The fiberglass figure was a sea turtle named Myrtle the Turtle, which has since been erected in the Florida Welcome Center in Escambia County.
Hansen spent several months under a hard deadline at the beginning of the year tweaking the masterpiece, which showcased several attractions the county had to offer visitors and residents.
Hansen tragically lost her battle against breast cancer on Sunday, Oct. 23 when she passed away peacefully surrounded by family inside of her Holley-be-the-Sea home.
But her memory lives on through what she told South Santa Rosa News was her first major art project, which will sit at the Florida Welcome Center over the next several months. Granted how serious the undertaking was, Hansen took it with stride, painting the masterpiece for hours on in inside of her garage at her Navarre home.
“It’s therapeutic. It’s just a way for me to relax,” Hansen told South Santa Rosa News back in March when she was wrapping up the project.
Originally, the Tourist Development Council project was awarded to Bill Adair, a Gulf Breeze artist, but other endeavors threatened his deadline. That’s when Adair approached 47-year-old Hansen about finishing the masterpiece.
Hansen’s daughter, Amber Kang, lived with her mother for two months this year and remembered getting a call from Hansen when she was approached about the project by the Gulf Breeze artist.
“Adair told her it just needed a touch up,” Kang said. “But when she showed up to look at it, she realized it didn’t need a touch up.”
That’s because the turtle hadn’t even been touched by a brush at all.
A complete blank canvas.
“I remember her calling and telling me ‘I don’t know if I can do this,’” Kang said.
But despite her skepticism, slowly, but surely, animals, artifacts and splashes of blue and green were stenciled onto the shell, head and underbelly of the turtle.
An octopus for the Navarre Beach Marine Science Station, a painting of giraffes on one of the turtle’s flippers to represent the Gulf Breeze Zoo and a ziplining mural to showcase what the north end of the county had to offer was just a tip of the iceberg as to what the mural showcased.
But for Hansen, the mural was more than just a project.
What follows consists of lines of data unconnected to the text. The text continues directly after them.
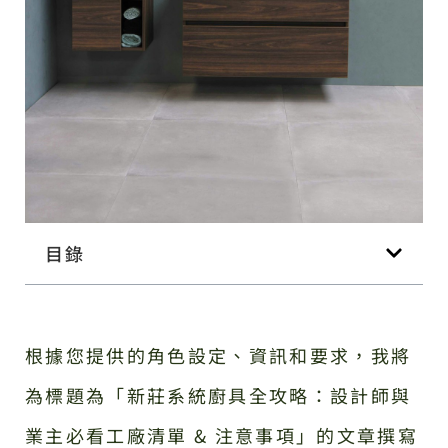
目錄
根據您提供的角色設定、資訊和要求，我將
為標題為「新莊系統廚具全攻略：設計師與
業主必看工廠清單 & 注意事項」的文章撰寫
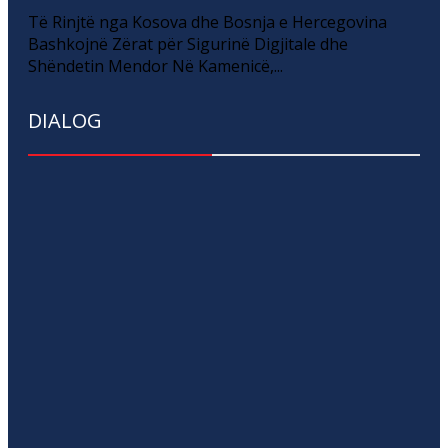
Të Rinjtë nga Kosova dhe Bosnja e Hercegovina
Bashkojnë Zërat për Sigurinë Digjitale dhe
Shëndetin Mendor Në Kamenicë,...
DIALOG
For her, it was a way to help her cope with the pain she was going through as she battled cancer. Kang said although her mother always had a smile on her face, she was battling extreme pain from the cancer while she was tackling the massive project.
“Last year she had cancer on the outside of her bladder. This year, it came back in her spinal fluid, which caused her to get blood clots and she suffered from strokes,” Kang said.
And when she had deadlines looming over the art project, her daughter said she took the stress with stride.
“She had so much going on with doctor’s appointments, which kept her busy…but she had a love for art,” Kang said. “When she got the turtle, she worked on that thing day and night. All day. Trying to get ideas of what to do. She worked on it really hard.”
Kang said her mother had always been into art, but painting was her latest and most daunting endeavor. Kang said her mother painted a coy pond mural on the floor of her home, which will always be there as a reminder of how much she loved picking up a paint brush, and how hard she worked on Myrtle the Turtle.
“I enjoyed doing it,” she said back in April as she glanced over her nearly complete masterpiece. “It was a lot of fun and I’m glad I was given the opportunity to work on it.”